Aim of the task => The records below are to be restated word for word, with their images omitted.
----- Excerpted records
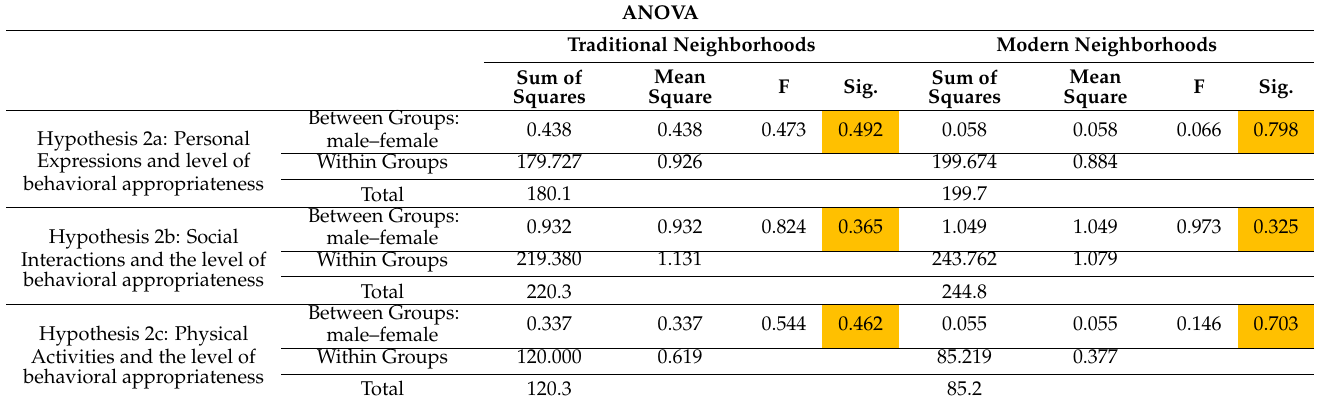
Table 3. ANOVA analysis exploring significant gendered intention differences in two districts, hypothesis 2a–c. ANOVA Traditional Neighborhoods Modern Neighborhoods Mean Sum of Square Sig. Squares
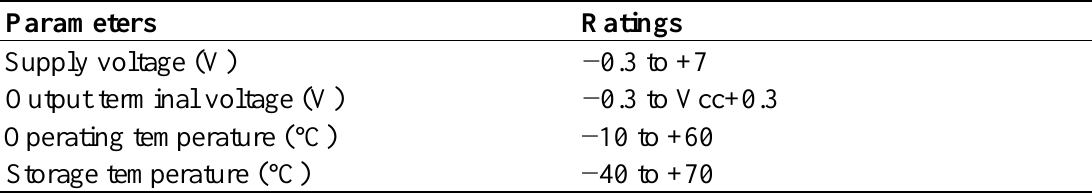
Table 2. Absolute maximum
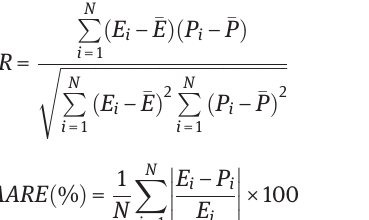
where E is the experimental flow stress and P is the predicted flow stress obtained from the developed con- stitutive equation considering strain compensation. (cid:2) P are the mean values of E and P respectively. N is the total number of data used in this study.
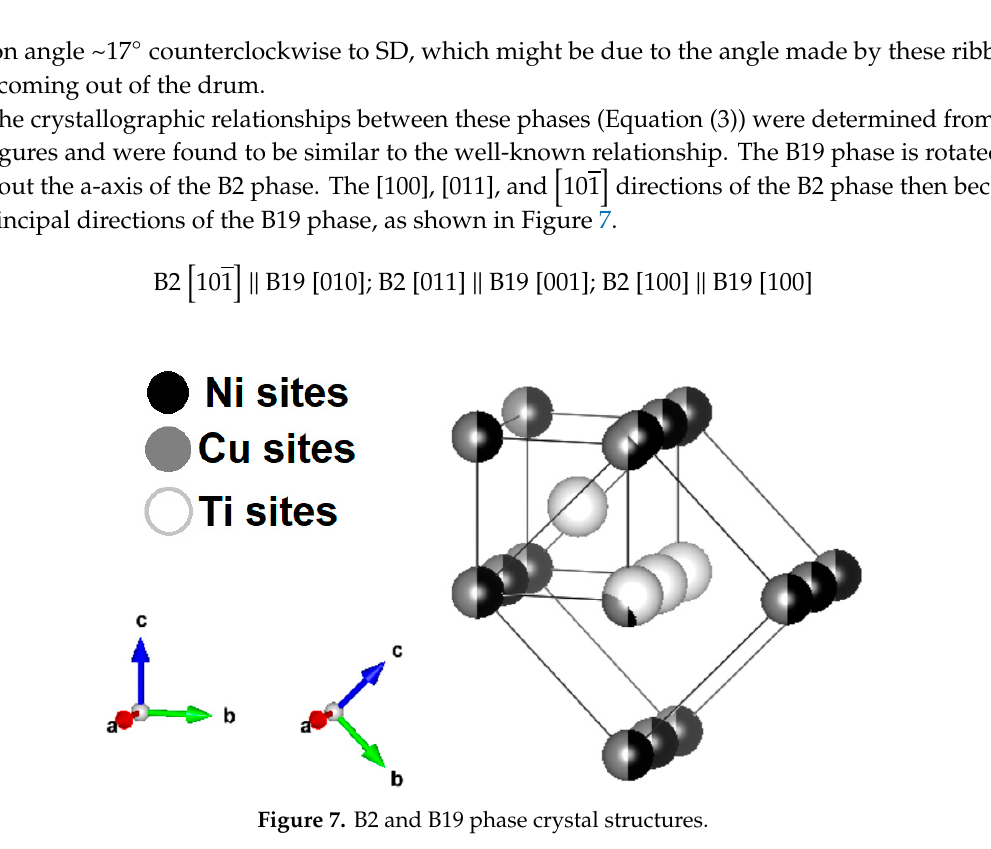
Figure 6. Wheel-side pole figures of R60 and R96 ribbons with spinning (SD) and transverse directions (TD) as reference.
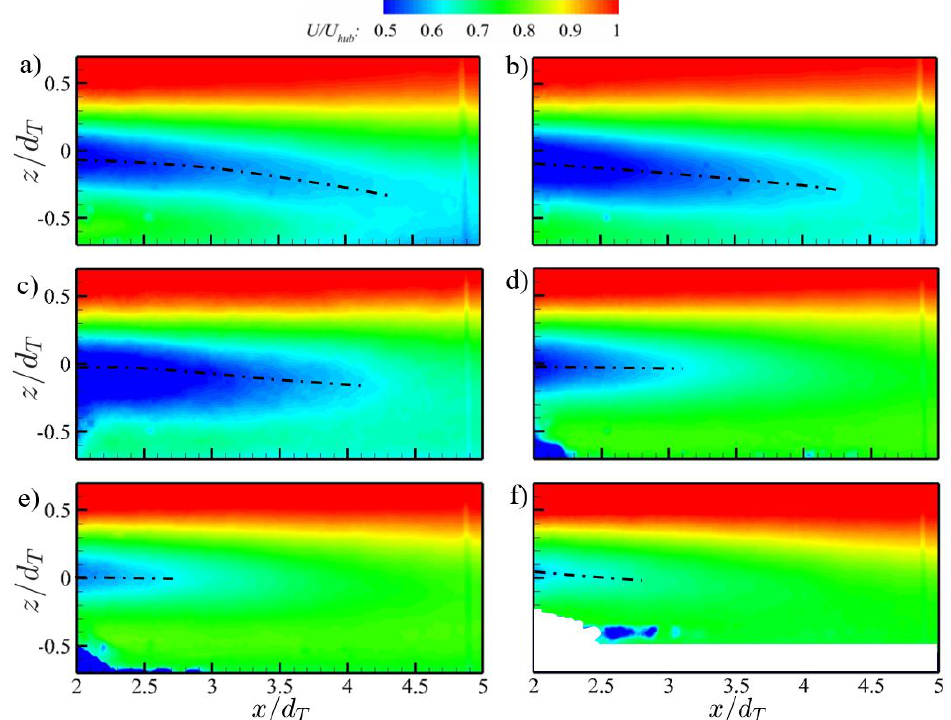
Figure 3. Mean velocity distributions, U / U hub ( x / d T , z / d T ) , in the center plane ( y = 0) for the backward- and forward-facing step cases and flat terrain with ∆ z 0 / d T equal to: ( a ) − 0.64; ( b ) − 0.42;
----------
Response area =>
Table 3. ANOVA analysis exploring significant gendered intention differences in two districts, hypothesis 2a–c. ANOVA Traditional Neighborhoods Modern Neighborhoods Mean Sum of Square Sig. Squares
Table 2. Absolute maximum
where E is the experimental flow stress and P is the predicted flow stress obtained from the developed con- stitutive equation considering strain compensation. (cid:2) P are the mean values of E and P respectively. N is the total number of data used in this study.
Figure 6. Wheel-side pole figures of R60 and R96 ribbons with spinning (SD) and transverse directions (TD) as reference.
Figure 3. Mean velocity distributions, U / U hub ( x / d T , z / d T ) , in the center plane ( y = 0) for the backward- and forward-facing step cases and flat terrain with ∆ z 0 / d T equal to: ( a ) − 0.64; ( b ) − 0.42;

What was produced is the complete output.